The extent to which cultural values emphasize the independence or interdependence of infant and caregiver affects early socioemotional growth through its impact on infant care practices. In most families in the United States, for example, infants sleep in their own beds independently of their parents within the first few months after birth, and their parents are extremely concerned about the establishment of reliable sleeping patterns and report a large number of sleeping problems in their offspring (Morelli, Rogoff, Oppenheim, & Goldsmith, 1992). By contrast, Japanese, African, and Mayan infants sleep with their mothers until toddlerhood, and their sleeping patterns are determined by the sleeping rhythms of those around them and are less of a family disturbance

(Small, 1998). Infants who awaken are more easily and quickly comforted, fed, and returned to sleep (Harkness, 1980; Morelli et al., 1992). Likewise, not only does the constant carrying of infants by mothers of the !Kung hunter-gatherers of the Kalahari desert permit reliable contact and regular feeding, but also the baby's fusses receive an immediate response before they escalate, and soothing can occur more quickly (Barr, Bakeman, Konner, & Adamson, 1987; Hunziker & Barr, 1986). By contrast, the cries of infants in the United States often escalate because soothing is delayed by the physical distance between infant and mother or by other demands in a child-care setting. The close physical contact of sleeping and carrying reflects cultural values concerning infant-mother interdependence that reduces the incentives for infants to acquire skills for managing their distress independently (Pomerleau, Malcuit, & Sabatier, 1991).

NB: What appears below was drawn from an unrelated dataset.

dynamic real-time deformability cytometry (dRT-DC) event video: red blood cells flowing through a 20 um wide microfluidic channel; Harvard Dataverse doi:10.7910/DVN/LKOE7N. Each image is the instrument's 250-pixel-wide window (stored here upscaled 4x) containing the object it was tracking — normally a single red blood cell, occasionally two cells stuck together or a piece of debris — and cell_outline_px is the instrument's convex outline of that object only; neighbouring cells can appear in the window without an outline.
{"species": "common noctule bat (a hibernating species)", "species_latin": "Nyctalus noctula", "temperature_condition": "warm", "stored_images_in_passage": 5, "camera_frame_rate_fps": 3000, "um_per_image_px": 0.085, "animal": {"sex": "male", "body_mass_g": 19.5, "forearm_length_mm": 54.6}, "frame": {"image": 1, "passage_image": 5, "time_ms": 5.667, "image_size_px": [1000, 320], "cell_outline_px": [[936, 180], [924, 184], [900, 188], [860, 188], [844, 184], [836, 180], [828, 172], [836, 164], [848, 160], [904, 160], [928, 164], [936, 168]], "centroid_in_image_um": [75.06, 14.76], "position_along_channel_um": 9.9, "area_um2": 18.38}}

A cultural emphasis on independence or interdependence also influences other aspects of mother-infant interaction, including feeding practices, verbal stimulation, and provision of play materials. In one observational study, Puerto Rican mothers were found to be more likely to restrain their infants, physically position them, and issue direct commands to them, each of which was consistent with a maternal emphasis on interdependence and the infant's need for guidance. By contrast, American mothers offered more suggestions to their offspring and praised infant behavior much more than Puerto Rican mothers did (Harwood, Scholmerich, & Schulze, 2000). In another study, Japanese mothers were observed to respond in a more animated fashion when the infant's attention was directed toward them, whereas mothers in the United States were more responsive when infants were looking at objects rather than at them (Bornstein, Tal, & Tamis-LeMonda, 1991; Bornstein, Toda, Azuma, Tamis-LeMonda, & Ogino, 1990). This difference is consistent with the close intimacy fostered by Japanese mothers with their offspring, in contrast to the greater emphasis on individualism and independence of mothers in the United States.

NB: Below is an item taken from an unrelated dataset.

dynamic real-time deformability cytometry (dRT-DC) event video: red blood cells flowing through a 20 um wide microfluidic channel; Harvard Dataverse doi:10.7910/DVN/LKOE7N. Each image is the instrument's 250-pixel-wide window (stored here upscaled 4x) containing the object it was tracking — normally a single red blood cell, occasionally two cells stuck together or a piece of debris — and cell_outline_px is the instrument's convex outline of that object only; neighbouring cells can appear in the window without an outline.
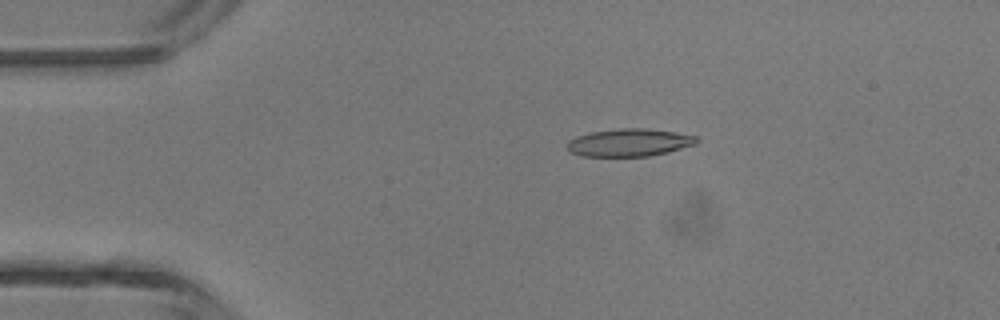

Cultural differences in normative patterns of social interaction are important not only because of how they affect early social and emotional responding, but also because they compel developmental scientists' attention to the appropriate assessment of early social interaction and social relationships. Researchers cannot assume that caregiving practices and infant behavior that are normative for middle-class families in the United States are standard worldwide, nor even within different cultural communities inside the United States. Thus, early socioemotional development must be viewed within the context of the specific cultural values and goals that guide child-rearing practices. However, many aspects of early socioemotional growth, such as forming close attachments to caregivers, are broadly observed in different cultural contexts and appear to be universal features of psychosocial development based on human evolutionary adaptation (van IJzendoorn & Sagi, 1999). An important challenge to students of socioemotional development, therefore, is how to study broadly generalizable processes of social and emotional growth while respecting cultural differences in how these processes are realized (see, e.g., Rothbaum, Weisz, Pott, Miyake, & Morelli, 2000).